Medical lab technicians, histotechnicians, and phlebotomists have the highest vacancy rates. We also see many opportunities in molecular pathology departments, and the need for technologists with molecular biology (MB) and molecular pathology (MP) certifications.

The long-term trend in new clinical laboratory science program graduates is flat.
Yes, the total number of new graduates for all lab degrees (HT, HTL, MLS/MT, MLT, etc.) has been stable for the past 10 years (see chart).
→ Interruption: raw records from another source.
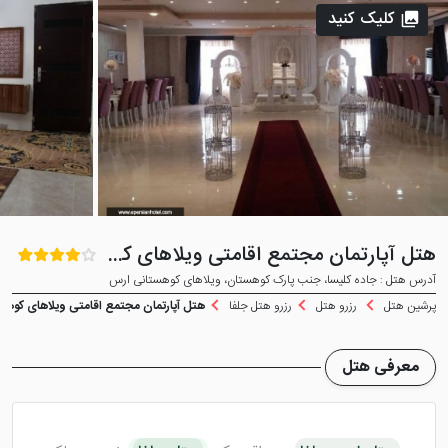
کلیک کنید
هتل آپارتمان مجتمع اقامتی ویلاهای کوهستانی ارس جلفا
آدرس هتل : جاده کلیسا، جنب پارک کوهستان، ویلاهای کوهستانی ارس
پرشین هتل
رزرو هتل
رزرو هتل جلفا
هتل آپارتمان مجتمع اقامتی ویلاهای کوهس
معرفی هتل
But stable isn’t good enough to keep up with the growing demand.

Will increasing technology and automation alleviate the worker shortage in the lab?
From our data and conversations with lab staff and managers, the role of lab professionals is going to change with automation, but it’s not going to reduce the number of techs required. There will be a need for staff who are knowledgeable in using and operating these machines in the near future.

What can be done to increase the pool of qualified personnel?
Our report outlined three strategies. Number one, we’ve got to raise awareness of lab career opportunities at an earlier age. Specific activities and program content geared toward elementary and middle school students are needed. Incentives should be offered to encourage lab employees to participate in educational and awareness-building activities at elementary schools.
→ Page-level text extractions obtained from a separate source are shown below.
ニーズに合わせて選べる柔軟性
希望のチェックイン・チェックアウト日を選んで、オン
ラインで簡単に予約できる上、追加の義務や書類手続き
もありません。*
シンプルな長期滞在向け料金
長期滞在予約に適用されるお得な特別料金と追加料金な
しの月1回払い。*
We’ve also got to do more to improve workforce retention. Too many lab employees leave the field to pursue new careers by enrolling in nursing or medical school. We need to keep existing employees by providing more opportunities for career growth through tier levels, increases in pay, and
elevated titles.

Finally, we’ve got to encourage diversity in academic recruitment by partnering with STEM programs to recruit students from underrepresented groups, developing more scholarships, and recruiting more men, the non-dominant gender in this field.